Après la guerre il s’engage dans la vie du village en devenant pompier, poste qu’il occupera de l’âge de 18 ans jusqu’à sa retraite. Il vient s’installer à Baneins dans la ferme qui appartient aujourd’hui à M. Cornevin, sa sœur ayant repris l’exploitation de ses parents. Il va alors entrer dans l’entreprise de maçonnerie de M. Thomasson où il travaillera durant toute sa vie professionnelle, « il fallait faire quelque chose » ce qu’il fera « du lundi au samedi, du lever au coucher du soleil » occupé en particulier à refaire les toitures dont celle de l’église. Le dimanche n’est pas pour autant un jour de repos, puisque Marius cultive un lopin de 5 ha et élève quelques cochons et quelques vaches afin de faire vivre la famille qui s’agrandit. Le premier enfant arrivant en 1950, suivit de 9 autres.
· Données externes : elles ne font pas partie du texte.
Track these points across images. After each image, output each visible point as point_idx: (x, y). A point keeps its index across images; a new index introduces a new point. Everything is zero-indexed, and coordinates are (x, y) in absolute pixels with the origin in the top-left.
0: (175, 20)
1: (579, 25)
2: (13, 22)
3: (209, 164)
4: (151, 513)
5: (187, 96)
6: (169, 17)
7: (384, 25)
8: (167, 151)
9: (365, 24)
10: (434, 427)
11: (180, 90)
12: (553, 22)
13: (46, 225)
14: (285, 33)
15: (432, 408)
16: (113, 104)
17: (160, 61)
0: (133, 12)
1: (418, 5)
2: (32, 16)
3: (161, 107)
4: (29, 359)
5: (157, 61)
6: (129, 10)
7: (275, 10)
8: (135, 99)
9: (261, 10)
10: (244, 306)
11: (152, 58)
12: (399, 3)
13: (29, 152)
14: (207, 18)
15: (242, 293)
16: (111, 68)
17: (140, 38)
Claudia, sa femme, travaille elle aussi en plus de sa charge de mère de famille nombreuse. Elle fait des ménages à Châtillon où elle se rend en Mobylette, le couple n’ayant jamais eu de voiture.
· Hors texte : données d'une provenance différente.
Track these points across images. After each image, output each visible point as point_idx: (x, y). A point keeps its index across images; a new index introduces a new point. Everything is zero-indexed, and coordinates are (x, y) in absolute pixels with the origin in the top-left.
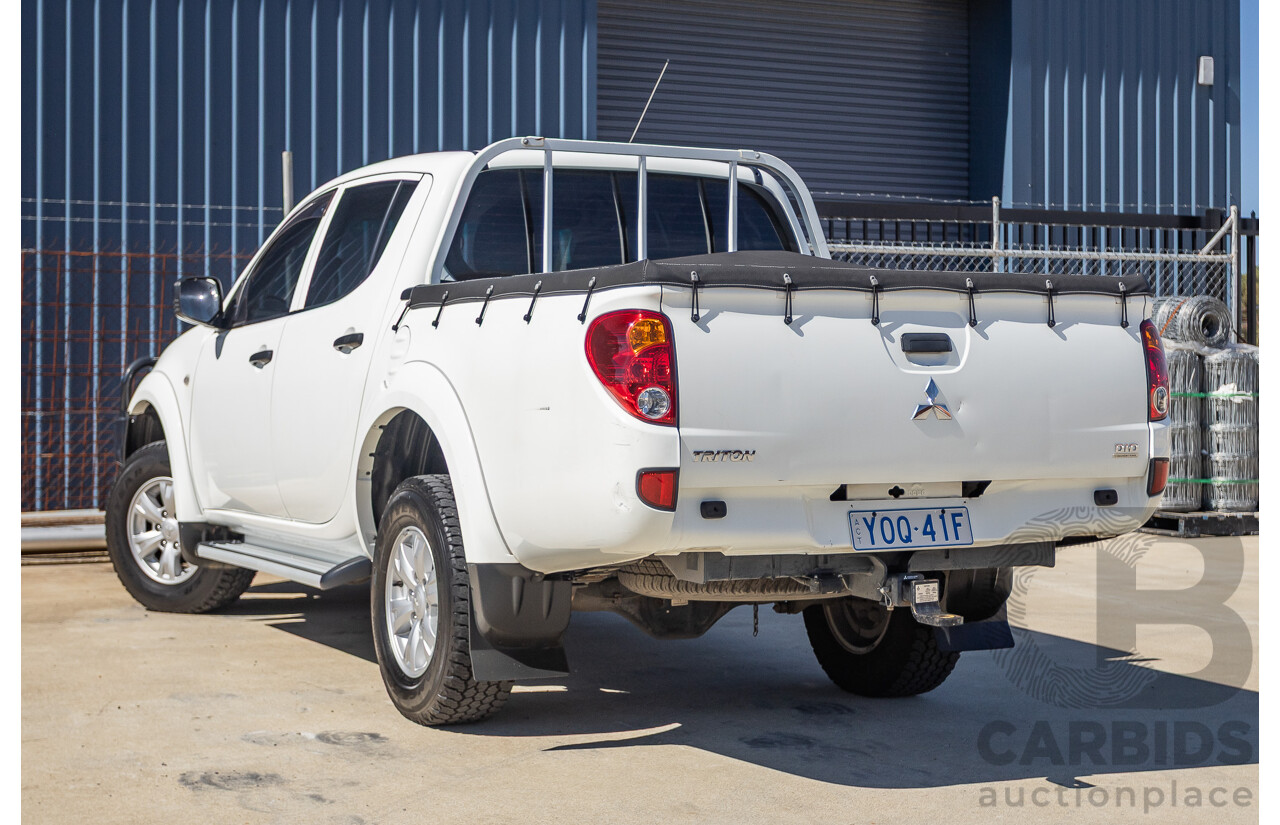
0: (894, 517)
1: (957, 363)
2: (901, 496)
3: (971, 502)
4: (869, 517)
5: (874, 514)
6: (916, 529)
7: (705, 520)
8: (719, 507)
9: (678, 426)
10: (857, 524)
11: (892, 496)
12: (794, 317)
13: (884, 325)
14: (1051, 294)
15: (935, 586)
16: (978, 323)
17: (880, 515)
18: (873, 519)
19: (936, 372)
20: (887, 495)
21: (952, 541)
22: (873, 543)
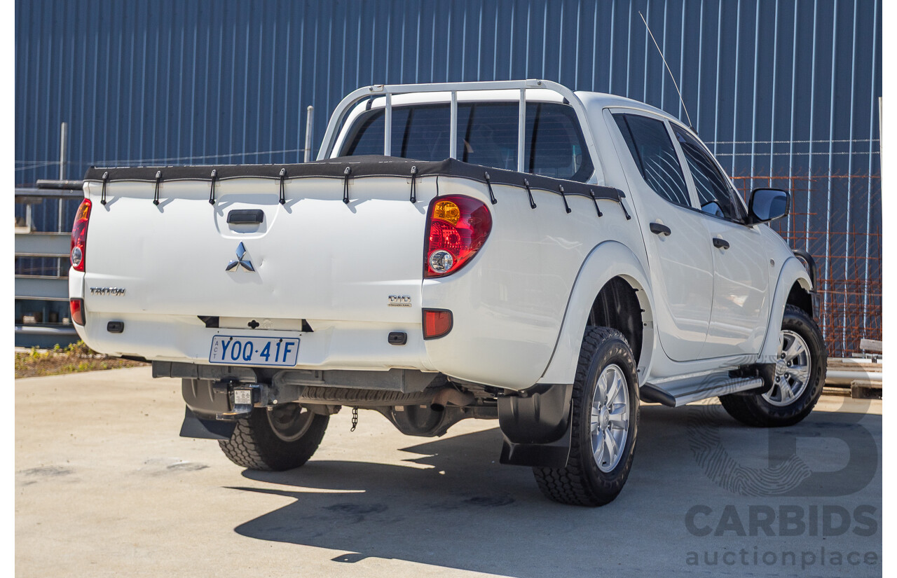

Marius se souvient de son métier et mesure le chemin parcouru entre la manière de travailler à l’époque où il gâchait le ciment à la main et montait tous les matériaux à dos d’homme, et aujourd’hui. Son patron donnait l’exemple et travaillait aussi dur que ses quatre employés. L’entreprise fonctionnait mais gardera des moyens limités qui se cantonneront à un petit camion benne et une bétonnière.
En plus de ce travail, Marius s’implique aussi pour sa commune, il complète son activité par le travail difficile de fossoyeur et surtout, il prendra part au conseil municipal pendant 30 ans, des années 60 aux années 90.
En 1976 la commune connait une nouvelle étape avec la construction du premier lotissement de 7 maisons bâties sur des terrains agricoles dans le centre du village. La population est alors moitié moins importante qu’aujourd’hui.
Pour la famille Girard c’est l’occasion de concrétiser le rêve et le travail d’une vie en accédant à la propriété. Maintenant que les ainés ne sont plus à la maison, l’achat d’une habitation moins grande est possible.
La vie s’écoule tranquillement au rythme des saisons et des divers travaux de la campagne comme le jardinage et la coupe du bois en hiver.
Marius prendra sa retraite en 1989. Après une vie professionnelle bien remplie, il continue quelques activités physiques comme le jardin et la marche à pieds qu’il pratique assidument. Il peut aussi se consacrer à sa désormais longue descendance, puisque le couple à vingt et un petits enfants et quatorze arrières petits enfants, autant dire que les réunions de famille sont animées et nécessitent de la place…
Pour terminer, Marius présente un constat sur l’époque qu’il a connu : « la vie était dure et le travail manuel, on n’avait pas le temps de s’ennuyer », il voit aussi l’esprit du village changer, la vitesse et une part croissante d’individualisme ayant pris le pas sur la convivialité. Aussi pourquoi ne pas nous mettre de temps en temps au pas plus lent de nos anciens et partager avec eux un moment d’échange dans les manifestations qui ponctuent la vie de notre charmant petit village.